The Chambers group also focused on the costs associated with long-time employees, noting that though benefits and pay increase with the length of time an employee stays with the company, increases in productivity are not assured. Additionally, the benefits manager found, granting better pay to reliable employees may actually prevent them from leaving the company.

"Because we pay an associate more in salary and benefits as his or her tenure increases, we are pricing that Associate out of the labor market, increasing the likelihood that he or she will stay with Wal-Mart," Chambers wrote.

In a surprising admission about critiques of Wal-Mart’s healthcare offerings, Chambers admits in the memo: "Our critics are correct in some of their observations. Specifically, our coverage is expensive for low-income families, and Wal-Mart has a significant percentage of associates and their children on public assistance."

In an interview with the New York Times, Chambers denied the suggestions were aimed at cost-cutting measures, stating: "We are investing in our benefits that will take even better care of our associates. Our benefit plan is known today as being generous."

Earlier this week, the company announced plans to expand healthcare coverage by lowering monthly premiums, some to as low as $11. The plan includes a $1,000 deductible that goes into effect after several doctors’ visits, a first-year $25,000 cap and a range of out-of-pocket payments for hospital stays and prescriptions.

Wal-Mart’s critics quickly attacked the plan as a repackaged version of the existing one that serves fewer than half of the company’s employees. In a side-by-side comparison, WakeUpWalMart.com maintains that the deductibles under the new proposal are actually higher than those under the company’s two current plans.

According to the Times, the plan also includes individual health-savings accounts, one of the many proposals put forth in the Chambers proposal.

1 comment:

Arielle said...

I am not surprised by Wal-Marts plans at all.
What you may be surprised to hear from me is that many non-profit agencies, with good moral missions on the outside, use the exact same tactics that Wal-mart uses.
I have worked for three non-profits in teh past four years, and each of them had very scary skeletons in the closet.

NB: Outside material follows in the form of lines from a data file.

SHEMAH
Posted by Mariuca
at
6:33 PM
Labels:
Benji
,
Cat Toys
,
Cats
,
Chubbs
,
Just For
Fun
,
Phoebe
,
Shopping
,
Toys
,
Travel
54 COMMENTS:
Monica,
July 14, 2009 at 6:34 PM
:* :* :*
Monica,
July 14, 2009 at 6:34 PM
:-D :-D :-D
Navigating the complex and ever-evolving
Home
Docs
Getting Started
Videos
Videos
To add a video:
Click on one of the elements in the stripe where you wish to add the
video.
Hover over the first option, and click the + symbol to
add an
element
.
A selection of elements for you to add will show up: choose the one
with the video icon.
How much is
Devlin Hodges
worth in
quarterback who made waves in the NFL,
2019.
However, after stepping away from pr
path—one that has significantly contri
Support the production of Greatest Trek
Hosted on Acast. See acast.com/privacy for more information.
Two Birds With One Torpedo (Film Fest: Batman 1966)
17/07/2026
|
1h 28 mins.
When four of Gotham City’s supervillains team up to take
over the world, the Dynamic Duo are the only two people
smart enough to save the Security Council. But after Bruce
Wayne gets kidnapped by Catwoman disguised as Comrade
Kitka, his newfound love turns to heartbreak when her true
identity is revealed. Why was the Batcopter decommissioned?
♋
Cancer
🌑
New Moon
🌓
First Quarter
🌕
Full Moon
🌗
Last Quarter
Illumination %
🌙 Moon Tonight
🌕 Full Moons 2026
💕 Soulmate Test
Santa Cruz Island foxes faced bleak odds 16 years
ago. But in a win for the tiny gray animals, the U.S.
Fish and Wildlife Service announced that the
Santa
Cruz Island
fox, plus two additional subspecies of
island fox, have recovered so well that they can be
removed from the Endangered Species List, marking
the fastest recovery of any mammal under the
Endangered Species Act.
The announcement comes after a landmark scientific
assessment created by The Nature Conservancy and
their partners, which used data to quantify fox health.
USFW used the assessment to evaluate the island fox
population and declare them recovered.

I am not talking small time cost-cutting, but major layoffs, the removal of full time, benefit jobs with more part time, non-benefit jobs. The employeees for one agency that I worked for had voted on whether or not to unionize back in 2000. The executive director and the board somehow blocked teh counting of the votes until 2005! The votes returned an overwhelming majority in favor of the union. Unfortunately, little has been done to grant the employees there more rights (I quit after only three months, my shortest job ever).